Citizens in Coripe, a tiny village in Andalusia, ‘executed’ an effigy of former Catalan president Carles Puigdemont on Sunday, as part of their Easter parade traditions.

Video footage showed a street party in Coripe with hundreds of people in attendance, and with an effigy of Puigdemont wearing a yellow ribbon (in solidarity with the jailed pro-independence leaders currently on trial) being paraded through the streets.

The effigy of Puigdemont was finally hung from a tree by a wall, set on fire, and then various men with rifles shot at the figure.

The Socialist mayor of Coripe, Antonio Pérez, argued that this is part of an annual Easter tradition called ‘The burning of Judas’, and called on the public not to ‘take it out of context’.

For him, this is ‘satire’ which is not ‘against the Catalan people’.

‘It is a celebration and a tradition like the Fallas [in Valencia],’ he said.

Every year, in ‘The burning of Judas’ tradition, a person that is considered to have done something ‘bad’ throughout the year, is burned and shot.

Yet Puigdemont said such event is ‘despicable’ and ‘inappropriate in any civilised society’.

Image of a figure of Carles Puigdemont being ‘executed’ in Coripe, Andalusia. (Photo via @miquelstrubell)

‘It is a message of hatred, willing to generate hatred. This is an event where minors take part, they have attended this orgy of violence … as if it were normal.’

‘They did not want to shoot and burn me only: they wanted to mock the fight for the freedom of the jailed and exiled leaders,’ Puigdemont tweeted.
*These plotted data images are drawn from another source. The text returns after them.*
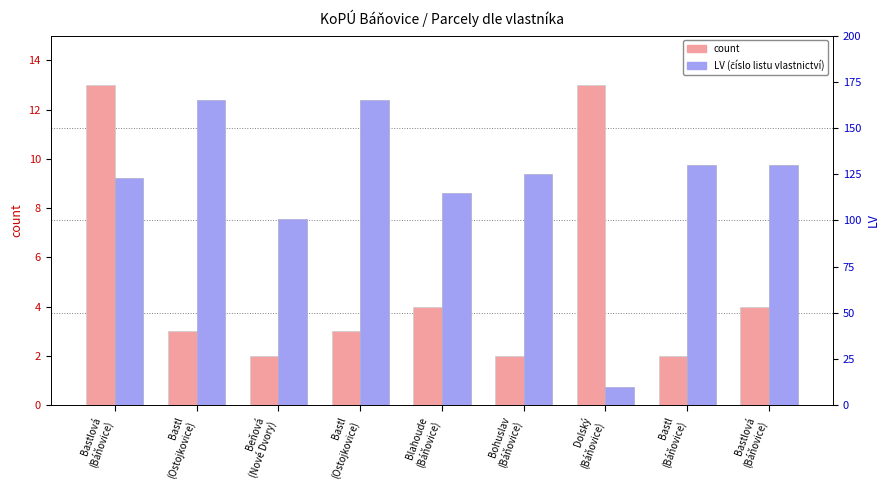

How many data points in LV are less than 125?

4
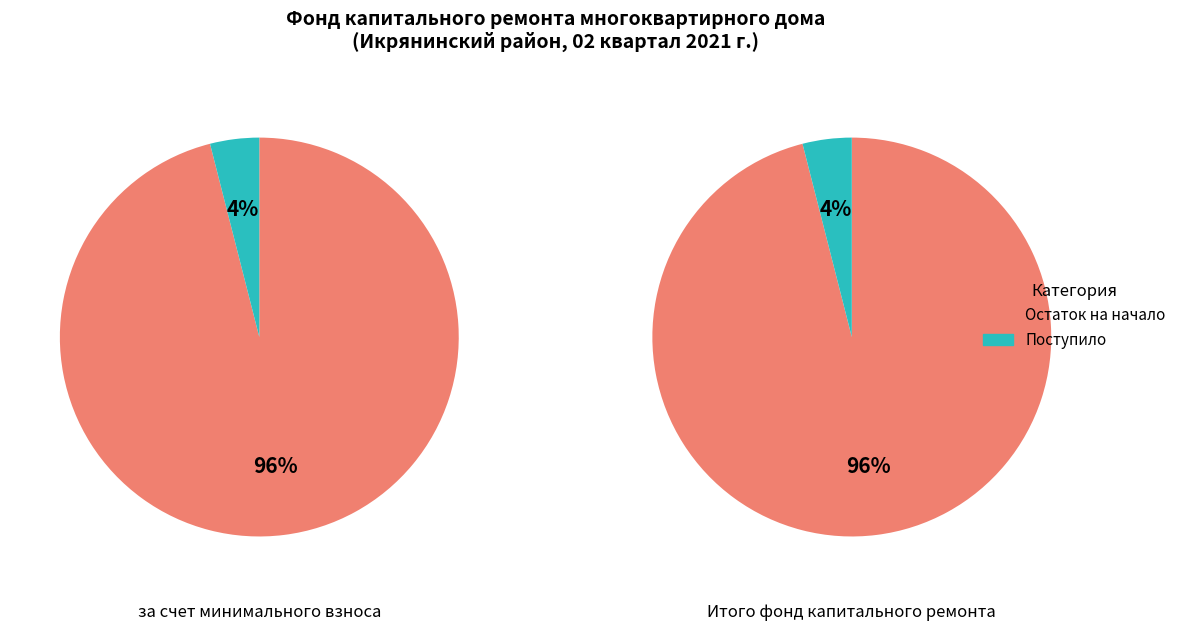

What is the difference between the highest and lowest values at Остаток на начало периода?

159.9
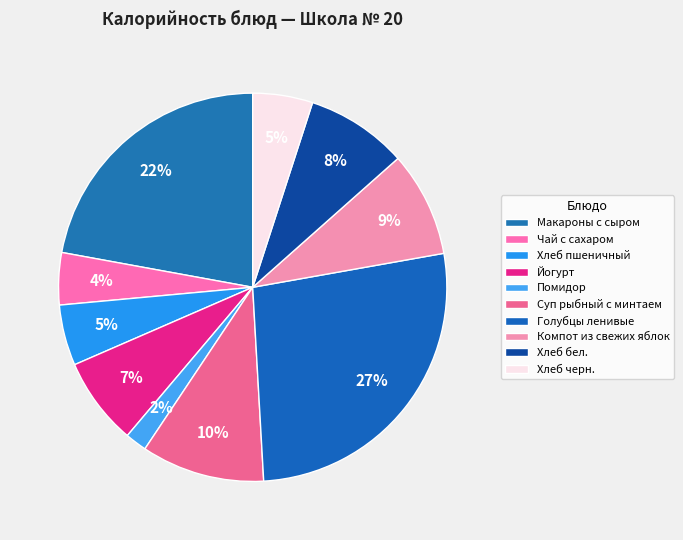

To the nearest percent, what portion does Йогурт represent?

7%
He also criticised the Socialist party for allowing it.

The top candidate for the Socialists (PSOE) in the Barcelona constituency and Spanish minister, Meritxell Batet, condemned the event and ‘all the acts of intolerance made during this campaign’.

On Monday morning, the Socialist party’s seat had its façade painted with several words, such as: ‘Burning in Coripe, a disgrace,’ and ‘the Catalan Socialists remain silent’.

The current Catalan president, Quim Torra, called the events in Coripe ‘horrid and extremely repugnant’. His government has said it will file a lawsuit before Spain’s prosecutor.